**MATERIAL PROVIDED**
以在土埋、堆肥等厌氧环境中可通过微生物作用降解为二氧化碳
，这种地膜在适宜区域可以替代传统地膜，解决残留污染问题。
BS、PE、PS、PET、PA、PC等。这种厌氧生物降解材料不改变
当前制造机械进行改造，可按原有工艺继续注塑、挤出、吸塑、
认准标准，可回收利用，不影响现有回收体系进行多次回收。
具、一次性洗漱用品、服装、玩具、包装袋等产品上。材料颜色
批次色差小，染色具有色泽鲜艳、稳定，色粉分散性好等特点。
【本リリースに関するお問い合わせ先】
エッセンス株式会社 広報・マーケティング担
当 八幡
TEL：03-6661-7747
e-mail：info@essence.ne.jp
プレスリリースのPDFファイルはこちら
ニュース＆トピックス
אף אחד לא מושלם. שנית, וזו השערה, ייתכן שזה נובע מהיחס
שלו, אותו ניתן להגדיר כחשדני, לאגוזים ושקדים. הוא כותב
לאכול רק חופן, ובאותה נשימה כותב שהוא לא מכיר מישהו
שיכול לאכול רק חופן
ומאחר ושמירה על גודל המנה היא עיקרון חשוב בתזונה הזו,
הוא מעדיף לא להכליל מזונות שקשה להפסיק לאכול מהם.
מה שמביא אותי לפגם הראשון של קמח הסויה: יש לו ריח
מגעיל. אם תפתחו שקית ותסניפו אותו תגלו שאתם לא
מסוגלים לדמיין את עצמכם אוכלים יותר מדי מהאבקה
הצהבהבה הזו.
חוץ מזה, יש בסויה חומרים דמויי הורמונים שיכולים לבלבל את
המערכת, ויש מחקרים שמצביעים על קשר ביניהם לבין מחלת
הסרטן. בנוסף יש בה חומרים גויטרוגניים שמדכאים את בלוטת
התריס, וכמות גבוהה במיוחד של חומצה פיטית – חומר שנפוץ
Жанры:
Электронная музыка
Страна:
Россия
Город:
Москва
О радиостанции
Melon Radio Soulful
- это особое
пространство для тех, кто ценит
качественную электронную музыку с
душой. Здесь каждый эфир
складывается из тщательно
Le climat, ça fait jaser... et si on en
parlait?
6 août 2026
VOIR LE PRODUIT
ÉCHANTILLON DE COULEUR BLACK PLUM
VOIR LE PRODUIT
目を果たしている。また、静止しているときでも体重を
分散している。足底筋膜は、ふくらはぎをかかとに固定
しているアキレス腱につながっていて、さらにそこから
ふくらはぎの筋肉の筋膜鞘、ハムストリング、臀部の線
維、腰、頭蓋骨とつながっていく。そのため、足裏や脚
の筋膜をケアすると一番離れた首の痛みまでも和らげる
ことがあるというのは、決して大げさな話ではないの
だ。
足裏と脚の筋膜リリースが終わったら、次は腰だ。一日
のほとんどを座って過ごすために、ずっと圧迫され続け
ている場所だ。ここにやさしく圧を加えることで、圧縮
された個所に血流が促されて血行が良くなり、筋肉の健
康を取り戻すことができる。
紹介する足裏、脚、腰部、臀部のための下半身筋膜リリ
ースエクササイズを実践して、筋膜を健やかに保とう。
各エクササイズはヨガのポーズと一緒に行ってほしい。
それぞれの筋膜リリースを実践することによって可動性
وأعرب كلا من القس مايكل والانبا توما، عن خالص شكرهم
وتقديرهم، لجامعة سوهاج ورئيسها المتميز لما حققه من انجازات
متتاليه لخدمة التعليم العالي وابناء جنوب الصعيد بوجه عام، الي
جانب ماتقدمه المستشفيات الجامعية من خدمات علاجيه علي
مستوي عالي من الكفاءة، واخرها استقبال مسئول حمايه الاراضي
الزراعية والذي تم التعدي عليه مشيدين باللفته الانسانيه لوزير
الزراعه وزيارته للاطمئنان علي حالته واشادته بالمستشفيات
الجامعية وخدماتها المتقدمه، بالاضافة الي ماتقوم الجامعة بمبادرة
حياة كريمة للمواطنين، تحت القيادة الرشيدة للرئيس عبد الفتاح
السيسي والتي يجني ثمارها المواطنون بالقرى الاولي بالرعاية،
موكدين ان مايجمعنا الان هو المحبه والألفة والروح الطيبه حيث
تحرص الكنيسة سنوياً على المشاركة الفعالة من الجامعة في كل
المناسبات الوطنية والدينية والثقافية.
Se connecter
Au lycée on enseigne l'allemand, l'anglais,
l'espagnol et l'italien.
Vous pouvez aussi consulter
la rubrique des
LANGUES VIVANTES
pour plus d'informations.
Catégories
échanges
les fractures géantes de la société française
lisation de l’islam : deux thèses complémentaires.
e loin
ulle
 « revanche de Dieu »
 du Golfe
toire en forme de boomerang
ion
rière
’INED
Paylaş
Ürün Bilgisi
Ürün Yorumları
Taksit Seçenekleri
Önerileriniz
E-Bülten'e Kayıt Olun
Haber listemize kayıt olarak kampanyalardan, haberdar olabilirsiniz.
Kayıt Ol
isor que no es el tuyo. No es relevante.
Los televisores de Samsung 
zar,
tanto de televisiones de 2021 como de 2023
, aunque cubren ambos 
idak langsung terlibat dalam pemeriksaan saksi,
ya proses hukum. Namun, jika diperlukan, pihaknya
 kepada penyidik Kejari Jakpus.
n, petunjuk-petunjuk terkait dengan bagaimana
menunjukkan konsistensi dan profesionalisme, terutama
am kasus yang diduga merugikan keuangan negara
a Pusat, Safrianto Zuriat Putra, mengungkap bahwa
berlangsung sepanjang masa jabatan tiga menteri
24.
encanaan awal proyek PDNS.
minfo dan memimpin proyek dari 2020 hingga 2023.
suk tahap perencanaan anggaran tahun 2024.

**BRIEF**
Change every "VOIR LE PRODUIT" in the data above to "VOIR L'ARTICLE", and write out all of the data again with nothing else altered.

**WRITTEN SOLUTION**
以在土埋、堆肥等厌氧环境中可通过微生物作用降解为二氧化碳
，这种地膜在适宜区域可以替代传统地膜，解决残留污染问题。
BS、PE、PS、PET、PA、PC等。这种厌氧生物降解材料不改变
当前制造机械进行改造，可按原有工艺继续注塑、挤出、吸塑、
认准标准，可回收利用，不影响现有回收体系进行多次回收。
具、一次性洗漱用品、服装、玩具、包装袋等产品上。材料颜色
批次色差小，染色具有色泽鲜艳、稳定，色粉分散性好等特点。
【本リリースに関するお問い合わせ先】
エッセンス株式会社 広報・マーケティング担
当 八幡
TEL：03-6661-7747
e-mail：info@essence.ne.jp
プレスリリースのPDFファイルはこちら
ニュース＆トピックス
אף אחד לא מושלם. שנית, וזו השערה, ייתכן שזה נובע מהיחס
שלו, אותו ניתן להגדיר כחשדני, לאגוזים ושקדים. הוא כותב
לאכול רק חופן, ובאותה נשימה כותב שהוא לא מכיר מישהו
שיכול לאכול רק חופן
ומאחר ושמירה על גודל המנה היא עיקרון חשוב בתזונה הזו,
הוא מעדיף לא להכליל מזונות שקשה להפסיק לאכול מהם.
מה שמביא אותי לפגם הראשון של קמח הסויה: יש לו ריח
מגעיל. אם תפתחו שקית ותסניפו אותו תגלו שאתם לא
מסוגלים לדמיין את עצמכם אוכלים יותר מדי מהאבקה
הצהבהבה הזו.
חוץ מזה, יש בסויה חומרים דמויי הורמונים שיכולים לבלבל את
המערכת, ויש מחקרים שמצביעים על קשר ביניהם לבין מחלת
הסרטן. בנוסף יש בה חומרים גויטרוגניים שמדכאים את בלוטת
התריס, וכמות גבוהה במיוחד של חומצה פיטית – חומר שנפוץ
Жанры:
Электронная музыка
Страна:
Россия
Город:
Москва
О радиостанции
Melon Radio Soulful
- это особое
пространство для тех, кто ценит
качественную электронную музыку с
душой. Здесь каждый эфир
складывается из тщательно
Le climat, ça fait jaser... et si on en
parlait?
6 août 2026
VOIR L'ARTICLE
ÉCHANTILLON DE COULEUR BLACK PLUM
VOIR L'ARTICLE
目を果たしている。また、静止しているときでも体重を
分散している。足底筋膜は、ふくらはぎをかかとに固定
しているアキレス腱につながっていて、さらにそこから
ふくらはぎの筋肉の筋膜鞘、ハムストリング、臀部の線
維、腰、頭蓋骨とつながっていく。そのため、足裏や脚
の筋膜をケアすると一番離れた首の痛みまでも和らげる
ことがあるというのは、決して大げさな話ではないの
だ。
足裏と脚の筋膜リリースが終わったら、次は腰だ。一日
のほとんどを座って過ごすために、ずっと圧迫され続け
ている場所だ。ここにやさしく圧を加えることで、圧縮
された個所に血流が促されて血行が良くなり、筋肉の健
康を取り戻すことができる。
紹介する足裏、脚、腰部、臀部のための下半身筋膜リリ
ースエクササイズを実践して、筋膜を健やかに保とう。
各エクササイズはヨガのポーズと一緒に行ってほしい。
それぞれの筋膜リリースを実践することによって可動性
وأعرب كلا من القس مايكل والانبا توما، عن خالص شكرهم
وتقديرهم، لجامعة سوهاج ورئيسها المتميز لما حققه من انجازات
متتاليه لخدمة التعليم العالي وابناء جنوب الصعيد بوجه عام، الي
جانب ماتقدمه المستشفيات الجامعية من خدمات علاجيه علي
مستوي عالي من الكفاءة، واخرها استقبال مسئول حمايه الاراضي
الزراعية والذي تم التعدي عليه مشيدين باللفته الانسانيه لوزير
الزراعه وزيارته للاطمئنان علي حالته واشادته بالمستشفيات
الجامعية وخدماتها المتقدمه، بالاضافة الي ماتقوم الجامعة بمبادرة
حياة كريمة للمواطنين، تحت القيادة الرشيدة للرئيس عبد الفتاح
السيسي والتي يجني ثمارها المواطنون بالقرى الاولي بالرعاية،
موكدين ان مايجمعنا الان هو المحبه والألفة والروح الطيبه حيث
تحرص الكنيسة سنوياً على المشاركة الفعالة من الجامعة في كل
المناسبات الوطنية والدينية والثقافية.
Se connecter
Au lycée on enseigne l'allemand, l'anglais,
l'espagnol et l'italien.
Vous pouvez aussi consulter
la rubrique des
LANGUES VIVANTES
pour plus d'informations.
Catégories
échanges
les fractures géantes de la société française
lisation de l’islam : deux thèses complémentaires.
e loin
ulle
 « revanche de Dieu »
 du Golfe
toire en forme de boomerang
ion
rière
’INED
Paylaş
Ürün Bilgisi
Ürün Yorumları
Taksit Seçenekleri
Önerileriniz
E-Bülten'e Kayıt Olun
Haber listemize kayıt olarak kampanyalardan, haberdar olabilirsiniz.
Kayıt Ol
isor que no es el tuyo. No es relevante.
Los televisores de Samsung 
zar,
tanto de televisiones de 2021 como de 2023
, aunque cubren ambos 
idak langsung terlibat dalam pemeriksaan saksi,
ya proses hukum. Namun, jika diperlukan, pihaknya
 kepada penyidik Kejari Jakpus.
n, petunjuk-petunjuk terkait dengan bagaimana
menunjukkan konsistensi dan profesionalisme, terutama
am kasus yang diduga merugikan keuangan negara
a Pusat, Safrianto Zuriat Putra, mengungkap bahwa
berlangsung sepanjang masa jabatan tiga menteri
24.
encanaan awal proyek PDNS.
minfo dan memimpin proyek dari 2020 hingga 2023.
suk tahap perencanaan anggaran tahun 2024.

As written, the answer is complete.